Community Bioprinting
Creating an open source model and method to turn affordable filament printers into gel-based bioprinters to encourage sustainable design in makerspaces.
AutoCAD 3D Modeling
Hardware Design
Biodesign
Duration
4 months
Recognition
Innovation Catalyst Grant, 2023 (Jacobs Institute for Design Innovation)
Motivation
The vision is to create a low-cost bioprinter that is open source, and available to anyone, from hobbyists to students.
Design Proposition
The bioprinter is designed to extrude gel-like materials through a syringe mechanism. To make this as low cost as possible, I kept the bill of materials under $150.
I purchased an Ender-3 Printer ($99 Black Friday Sale), various hardware (screws, ball bearings, and stepper motor, <$50). I used the printer to 3D print in PLA all the required parts for a mounted syringe mechanism, and reconfigured the hardware assembly, electrical connections, and G-code to allow for no-heat printing.
Materials Design
I began by casting the materials in a mold - before (top) and after (bottom) drying.
Testing various biodegradable materials and ratios. High concentrations of glycerine increased flexibility but could result in stickiness (see above).
The final formulation included Sodium Alginate, Xanthan Gum, Glycerine, Vinegar, and later on included fillers like dried orange peels and eggshells.
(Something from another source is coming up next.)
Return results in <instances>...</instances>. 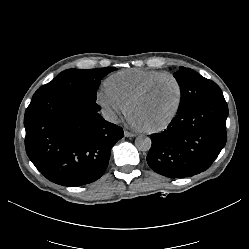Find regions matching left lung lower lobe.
Returning a JSON list of instances; mask_svg holds the SVG:
<instances>
[{"label": "left lung lower lobe", "instance_id": "0a47b994", "mask_svg": "<svg viewBox=\"0 0 249 249\" xmlns=\"http://www.w3.org/2000/svg\"><path fill=\"white\" fill-rule=\"evenodd\" d=\"M227 116L224 97L197 102L177 113L167 129L151 137L148 165L170 178L205 171L226 143Z\"/></svg>", "mask_w": 249, "mask_h": 249}]
</instances>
Initial tests on "slopping" of the material was done with a syringe to mimic the behavior of the 3D printer, and understand the pressure and nozzle sizing required.
Hardware Design
All hardware was designed in Fusion 360, and printed on Ender-3. The 3D models are still getting refined; the end goal is to publish them online along with instructions on assembly. Current roadblocks include that the stepper motor in the current design does not have sufficient torque to extrude more viscous materials, and a gear system will need to be used.
Parts were assembled using basic hardware (bolts, threaded rods, screws, ball bearings) and the syringe mechanism was mounted on a laser cut aluminum base.
Sketches depicting the planned mechanism of the syringe extruder, before 3D modeling the designs.
Depiction of hardware assembly and 3D modeled parts.
Outcome
The final printed outcome utilizing the recipe mentioned above with dried orange peels as the filler. There are still a few kinks to work through on the mechanical assembly and material formulation side. Utilizing gears will allow for higher torque with the stepper motor, and allow for more viscous materials to be printed. This can also allow for taller 3D structures. With the current set up, only two layers can be printed due to the lower viscosity.